Last June, Flip founder Jonathan Kaplan surprised the tech world by announcing he was launching a grilled cheese company. But Kaplan’s venture, called The Melt, wouldn’t be an amateur, hotdog-stand operation. No, he’d do it with Silicon Valley flair: by hiring Michelin Star-quality chefs, James Beard award-winning designers, and workflow engineers; building a board of directors that includes former Apple retail head Ron Johnson; and raising millions of dollars in funding from Sequoia Capital.
Now Kaplan is taking his fast-casual restaurant concept one step further: the mobile market. Today, the Melt announced it’s going after the food truck industry by rolling out a fleet of retrofitted yellow school buses. The mobile eateries will set up shop throughout cities and possibly suburbs, allowing the company to stake out popular locations and reach new customers. Over the next five years, The Melt will introduce more than 100 buses to the market. Says Paul Coletta, The Melt’s chief marketing officer, "You are going to see us go places that no food truck has ever gone before."
The Melt’s buses will come equipped with modern, 200-square-foot kitchens that will offer the entire menu from its brick-and-mortar locations—soups, grilled cheese sandwiches, and breakfast options. Customers will have the ability to order online or via smartphone device, enabling them to avoid the hassle of long lines. The Melt’s trucks will rotate from permanent "bus stops" during the day on a schedule which Coletta believes will give customers a sense of consistency. "We’re not going to be chasing customers like traditional food trucks do," he says. "And it’s not the traditional food truck model where you have to chase the bus depending on what their social media message of the day is."
Coletta, who acknowledges the company is taking a "non-traditional distribution strategy," says The Melt has been purchasing old yellow school buses, a wink at the nostalgia associated with enjoying grilled cheese and tomato soup as children, and retrofitting them with The Melt’s eco-friendly branding and technology. The Melt’s buses will run on biodiesel fuel, and all of the company’s branded packaging will be compostable. Additionally, The Melt will only offer all-natural foods: "Driver carries no Velveeta," the side of one bus reads. (Customers also have the option to round up purchases to the nearest dollar, and donate the funds to partner Feel Good, the grilled cheese non-profit that aims to combat world hunger.)
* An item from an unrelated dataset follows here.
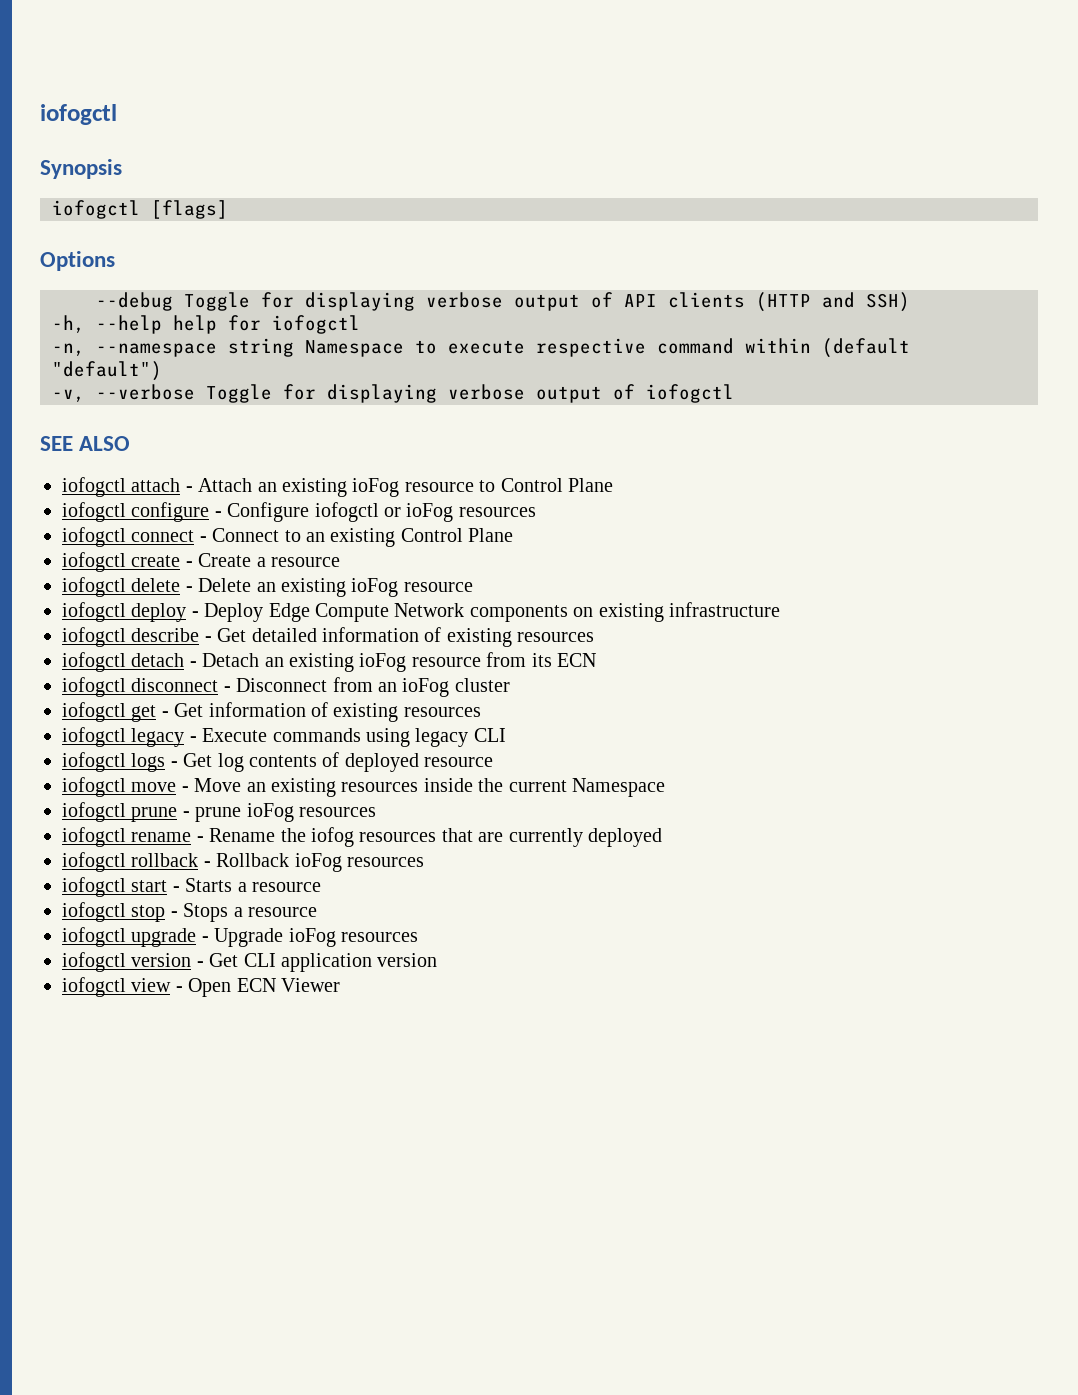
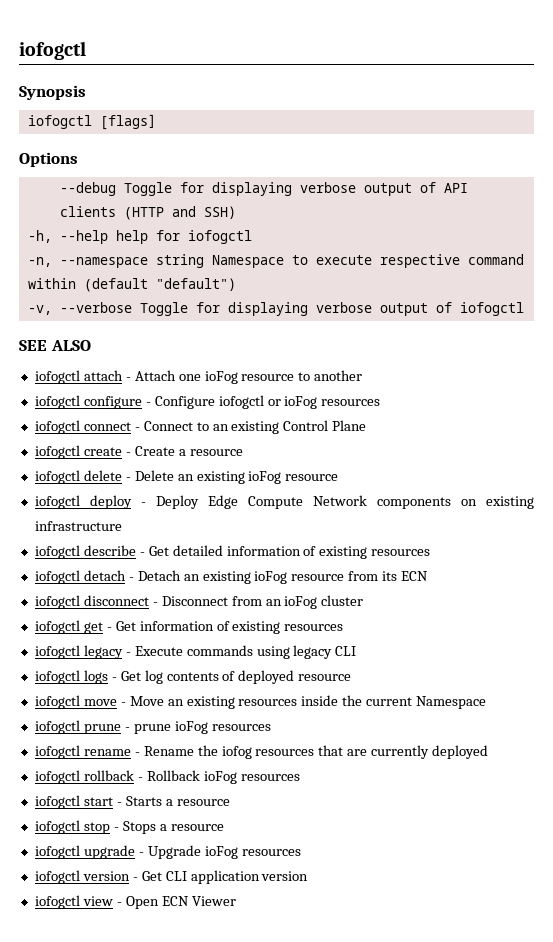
[257,478,347,497] an existing -> [178,374,201,381] one
[500,478,613,492] Control Plane -> [314,370,363,381] another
Speaking to Coletta and Kaplan is like talking to the stoners who turned their late-night pipe dream into retail reality—a corporate personification of the munchies. These two are very serious about the grilled-cheese industry. When asked about competitors in the food truck space, for example, Coletta says, "I can’t speak for the industry trend." He boasts that "the convergence of four-wall retail with mobile food trucks is the future," and that "every piece of equipment is vital" to The Melt’s operation. Even when I ask him what locations The Melt might pursue, Coletta answers, "Look, 100 buses, 5 years, I wouldn’t say we’re not going to go anywhere."
The reason is clear: The Melt isn’t just some rinky-dink food truck startup. As Kaplan told me last year, "We’re trying to build a real business here. I want to take this company public, and I want to make my investors tons of money."
In keeping with The Melt’s left-field approach to retail, the company has come up with a wild idea to market the new strategy. This weekend, in McCovey Cove, the area of the San Francisco Bay outside AT&T Park, The Melt is "going to be lifting the first bus, SF1, onto a barge; floating it to the middle of the cove; and serving a couple hundred kayakers around the barge during the Giants-Dodgers game," Coletta says. "It’s going to be quite the spectacle."
The Melt’s mobile eateries will roll out first in the Bay Area, where the company has already established a slew of storefront locations. The company will announce a second bus market later this year.